* What you will do
Only the pictures are to be dropped, and the rest of the data should be copied exactly.

[Images with keypoint coordinates]
*** Begin section ***

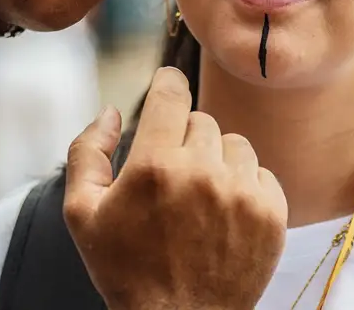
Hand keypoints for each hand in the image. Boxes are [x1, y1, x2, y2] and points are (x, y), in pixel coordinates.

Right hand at [64, 68, 286, 309]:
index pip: (172, 92)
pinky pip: (261, 173)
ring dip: (217, 161)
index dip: (168, 83)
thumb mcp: (82, 213)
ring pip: (234, 144)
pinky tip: (224, 214)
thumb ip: (87, 151)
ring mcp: (241, 193)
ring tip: (199, 198)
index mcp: (155, 165)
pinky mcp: (271, 215)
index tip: (168, 85)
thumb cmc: (126, 270)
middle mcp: (202, 172)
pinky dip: (244, 186)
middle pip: (201, 121)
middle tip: (171, 179)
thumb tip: (111, 110)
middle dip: (185, 140)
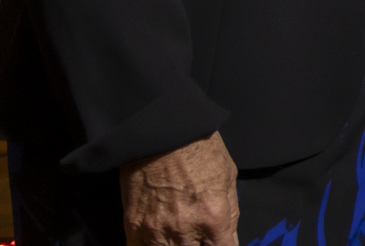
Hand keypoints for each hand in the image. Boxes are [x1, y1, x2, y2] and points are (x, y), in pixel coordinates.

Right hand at [120, 131, 237, 245]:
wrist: (163, 130)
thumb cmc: (200, 148)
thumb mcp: (227, 176)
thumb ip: (231, 212)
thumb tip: (231, 239)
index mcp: (213, 216)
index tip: (218, 242)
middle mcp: (185, 228)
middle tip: (197, 235)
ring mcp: (156, 230)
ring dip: (175, 245)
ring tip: (179, 236)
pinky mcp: (133, 225)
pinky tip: (157, 239)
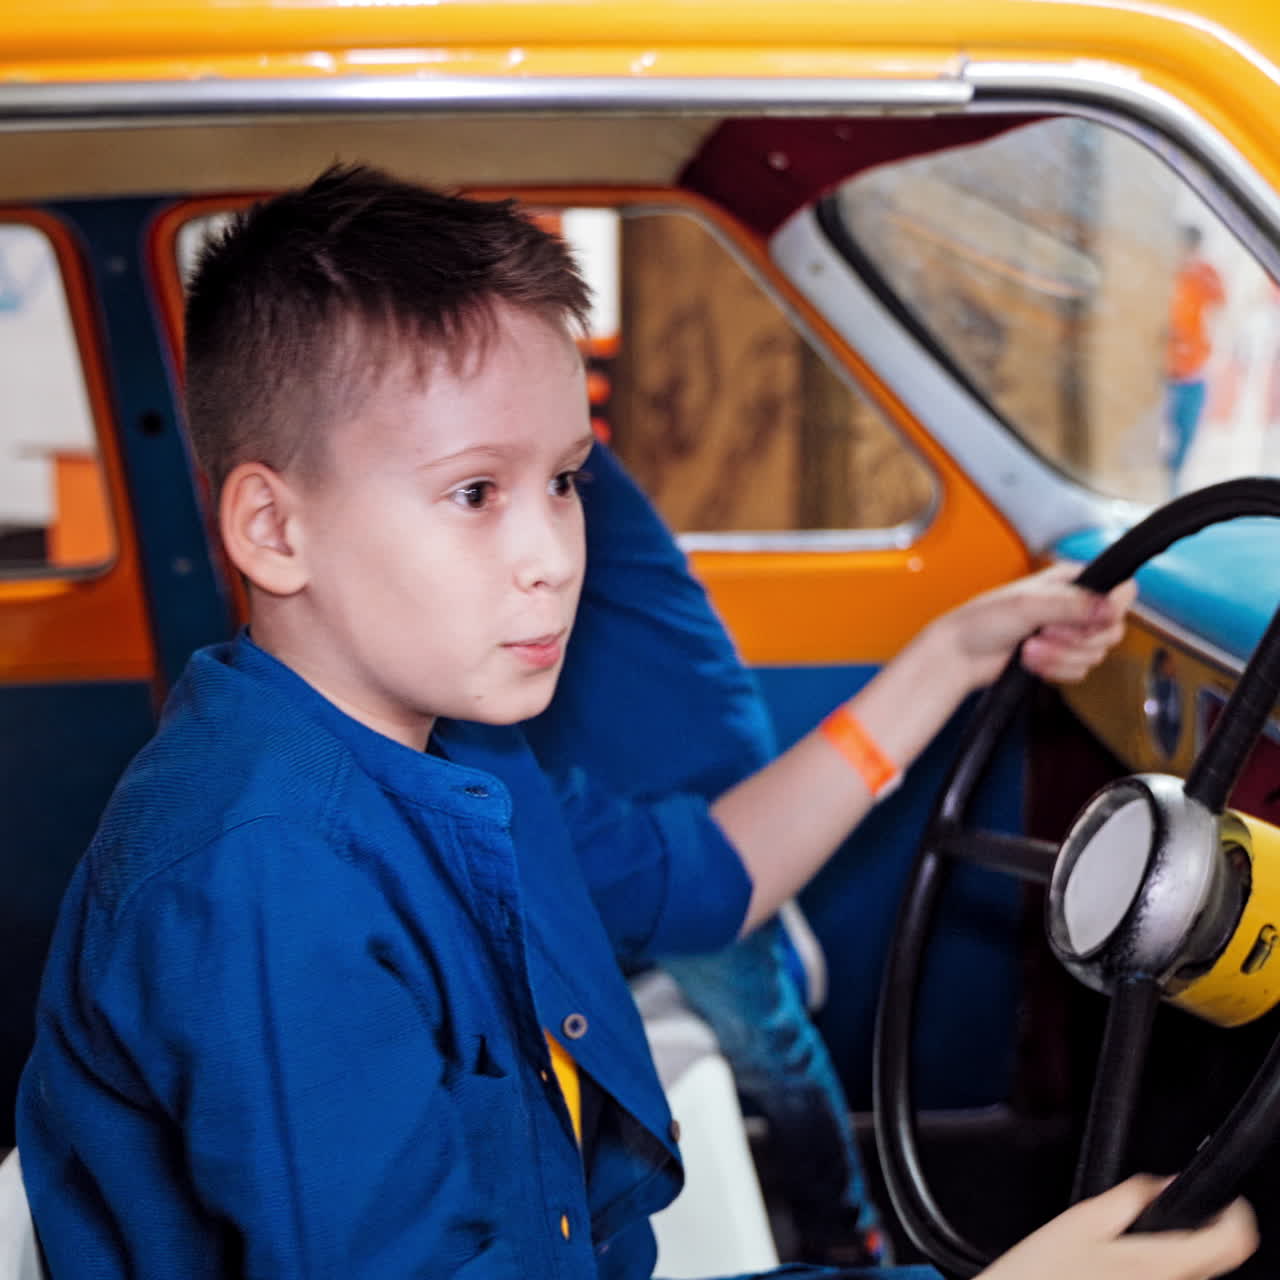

*** End section ***

* Result of the task
Hand keypoints for each hand in the image. Boxes are [x1, y1, x2, y2] and points are (x, y), in pixel coordinates.

Right hand at [64, 68, 286, 309]:
index pip: (172, 92)
pinky pip: (261, 173)
ring dip: (217, 161)
index dip: (168, 83)
thumb mcp: (82, 213)
ring pip: (234, 144)
pinky tip: (224, 214)
thumb ip: (87, 151)
ring mcp: (241, 193)
ring tip: (199, 198)
index mcp: (155, 165)
pinky mcp: (271, 215)
index tip: (168, 85)
thumb cmc: (126, 270)
middle mcp: (202, 172)
pinky dip: (244, 186)
middle pip: (201, 121)
middle tip: (171, 179)
thumb tip: (111, 110)
middle dip: (185, 140)
Hand keypoints for each hand in the image. Boxes are [x1, y1, x2, y2] and points are (x, y), in pixel coordinates.

Right hand at [120, 131, 237, 245]:
wrist: (163, 130)
thumb cmc: (200, 148)
thumb mcp: (227, 176)
thumb ip: (231, 212)
thumb tip: (231, 239)
index mcp: (213, 216)
index tip: (218, 242)
middle mcp: (185, 228)
middle tip: (197, 235)
ring mcp: (156, 230)
ring dip: (175, 245)
ring tip: (179, 236)
pinky mcp: (133, 225)
pinky tip: (157, 239)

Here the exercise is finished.